Trap #2 – “Temporary Chat” isn’t temporary. The UI makes it sound like Snapchat for AI. The docs are clear, but the interface buries it: temporary sessions don’t appear in your history and aren’t used for training, but the content still sits on OpenAI’s servers for 30 days for abuse detection (as of July 2026). Thirty days. Subpoenable.

Trap #3 – “Deleted” doesn’t always mean deleted. This is the ugliest one. In May 2025, a federal judge ordered OpenAI to preserve every ChatGPT conversation – including ones users had already deleted – pending the NYT v. OpenAI litigation. The preservation order was lifted in late September 2025, and OpenAI resumed normal deletion practices after that. But conversations from the April-September 2025 window remain in secure storage pending the ongoing case (per Bloomberg Law reporting). If you typed something sensitive during that window and hit delete, it’s still there.

Think about that for a second.

Consumer vs. enterprise: what the table actually means

People asked all day whether they should switch AI tools. Short answer: the risk isn’t specific to OpenAI. It applies to any consumer cloud AI product where you haven’t read the data policy. The meaningful split isn’t between vendors – it’s between consumer and enterprise tiers of the same product.

Plan type Trained on by default? Retention baseline
ChatGPT Free / Plus / Pro (personal) Yes, unless opted out Indefinite until you delete + 30 days
ChatGPT Team / Business / Enterprise No Custom policy set by workspace owner (as of July 2026 – check your org’s settings)
OpenAI API (standard) No 30 days, then removed unless legally required to retain (as of July 2026)
OpenAI API with Zero Data Retention No Not logged

The pattern: paying more buys you contractual promises, not stronger cryptography. The data still passes through their servers. The difference is what they’ve agreed in writing not to do with it. That distinction is legally huge and technically small.

What to actually do Monday morning

Three concrete moves that cost nothing:

  • Ask your manager or IT team, in writing, which AI tools are approved for which data classes. Get the answer in email. That email is your defense if anything ever gets weird.
  • If you’ve been using a personal ChatGPT account for work stuff, stop today. Not “soon.” Today.
  • Before you paste something, ask yourself: would I paste this into a Slack channel with 400 strangers? If no, don’t paste it into an AI you don’t control.

FAQ

Does turning off training make me safe?

No. It stops future conversations from feeding the model. Doesn’t delete anything already shared, doesn’t override company policy or NDA obligations, and doesn’t protect you from the thumbs-up trap described above.

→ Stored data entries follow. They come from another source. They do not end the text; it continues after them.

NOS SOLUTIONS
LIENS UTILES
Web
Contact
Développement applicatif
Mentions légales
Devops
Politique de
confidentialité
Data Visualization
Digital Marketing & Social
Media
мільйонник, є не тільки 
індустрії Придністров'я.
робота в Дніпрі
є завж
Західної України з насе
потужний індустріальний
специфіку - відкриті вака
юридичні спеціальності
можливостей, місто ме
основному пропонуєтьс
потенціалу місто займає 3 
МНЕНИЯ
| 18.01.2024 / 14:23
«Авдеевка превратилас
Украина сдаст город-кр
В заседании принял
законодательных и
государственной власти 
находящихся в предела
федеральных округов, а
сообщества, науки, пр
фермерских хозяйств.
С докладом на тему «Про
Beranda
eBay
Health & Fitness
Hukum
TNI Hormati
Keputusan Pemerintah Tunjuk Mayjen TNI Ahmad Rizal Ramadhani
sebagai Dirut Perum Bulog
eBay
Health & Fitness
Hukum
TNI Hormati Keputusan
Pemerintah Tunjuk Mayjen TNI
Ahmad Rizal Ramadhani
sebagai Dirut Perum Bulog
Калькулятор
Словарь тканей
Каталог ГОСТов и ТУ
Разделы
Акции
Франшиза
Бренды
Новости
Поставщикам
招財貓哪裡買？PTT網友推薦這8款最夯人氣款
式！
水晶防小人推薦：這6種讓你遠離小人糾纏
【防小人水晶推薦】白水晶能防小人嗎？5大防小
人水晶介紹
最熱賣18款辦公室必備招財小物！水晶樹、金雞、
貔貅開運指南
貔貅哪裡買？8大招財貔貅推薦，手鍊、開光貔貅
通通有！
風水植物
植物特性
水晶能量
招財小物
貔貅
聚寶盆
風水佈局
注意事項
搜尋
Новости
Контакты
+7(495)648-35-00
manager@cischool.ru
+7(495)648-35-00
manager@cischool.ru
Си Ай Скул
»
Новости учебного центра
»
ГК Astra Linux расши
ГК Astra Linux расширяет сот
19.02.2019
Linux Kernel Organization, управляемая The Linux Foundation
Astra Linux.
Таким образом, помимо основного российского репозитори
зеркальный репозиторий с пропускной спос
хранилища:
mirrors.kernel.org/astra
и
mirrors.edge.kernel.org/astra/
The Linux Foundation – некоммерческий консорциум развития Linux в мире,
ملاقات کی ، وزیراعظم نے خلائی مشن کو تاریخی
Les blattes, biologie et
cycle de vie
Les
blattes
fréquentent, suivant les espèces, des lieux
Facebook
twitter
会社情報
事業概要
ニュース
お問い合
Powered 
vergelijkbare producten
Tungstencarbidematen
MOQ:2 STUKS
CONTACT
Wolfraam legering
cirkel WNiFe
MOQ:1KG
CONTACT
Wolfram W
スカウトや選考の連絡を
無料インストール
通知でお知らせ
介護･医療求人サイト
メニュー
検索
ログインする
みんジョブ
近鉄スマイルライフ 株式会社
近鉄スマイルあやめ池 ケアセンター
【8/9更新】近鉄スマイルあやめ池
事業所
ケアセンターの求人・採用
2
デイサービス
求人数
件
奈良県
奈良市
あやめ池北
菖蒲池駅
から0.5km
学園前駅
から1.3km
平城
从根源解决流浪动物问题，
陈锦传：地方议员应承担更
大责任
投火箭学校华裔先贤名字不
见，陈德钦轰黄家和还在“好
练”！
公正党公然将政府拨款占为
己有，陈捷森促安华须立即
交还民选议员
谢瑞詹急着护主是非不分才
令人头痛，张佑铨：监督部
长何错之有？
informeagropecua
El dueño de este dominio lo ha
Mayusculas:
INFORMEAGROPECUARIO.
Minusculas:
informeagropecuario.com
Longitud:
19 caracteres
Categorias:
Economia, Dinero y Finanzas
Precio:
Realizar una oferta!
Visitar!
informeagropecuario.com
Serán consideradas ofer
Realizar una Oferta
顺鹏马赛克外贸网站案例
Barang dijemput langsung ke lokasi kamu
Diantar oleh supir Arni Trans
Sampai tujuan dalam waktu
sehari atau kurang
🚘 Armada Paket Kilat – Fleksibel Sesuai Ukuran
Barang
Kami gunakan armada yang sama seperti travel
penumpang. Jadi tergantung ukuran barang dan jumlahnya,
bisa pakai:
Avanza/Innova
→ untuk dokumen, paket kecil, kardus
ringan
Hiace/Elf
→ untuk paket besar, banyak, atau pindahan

What if I already pasted something sensitive months ago – am I in trouble?

Probably not, for most people. But the Apple filing shows companies build these cases from internal messages on your employer’s systems – not from an OpenAI leak. The risk is usually on your side of the fence. If something is genuinely worrying, talk to a lawyer before talking to HR. And if the content was shared between April and September 2025, be aware that “deleted” chats from that period may still exist (see Trap #3).

Isn’t this just tech news? Why should I care about a lawsuit between two companies?

Because the legal argument at the center of it – that trade secret protection depends on “reasonable measures” to keep information confidential – applies to your employer too, not just Apple. Every time an employee pastes proprietary information into an unapproved tool, the company’s legal position weakens. That’s not speculation; it’s how the DTSA works. The Apple case is going to become the template other companies cite when writing AI acceptable-use policies. Based on the pattern after every major IP case in tech, expect stricter AI policies at your workplace within the next six months – and expect those policies to ask specifically what you’ve been doing on personal accounts.

Next step: Open ChatGPT right now. Settings > Data Controls. Look at what’s toggled on. Fix it. Then export your chat history and skim it. Twenty minutes today saves an awkward conversation later.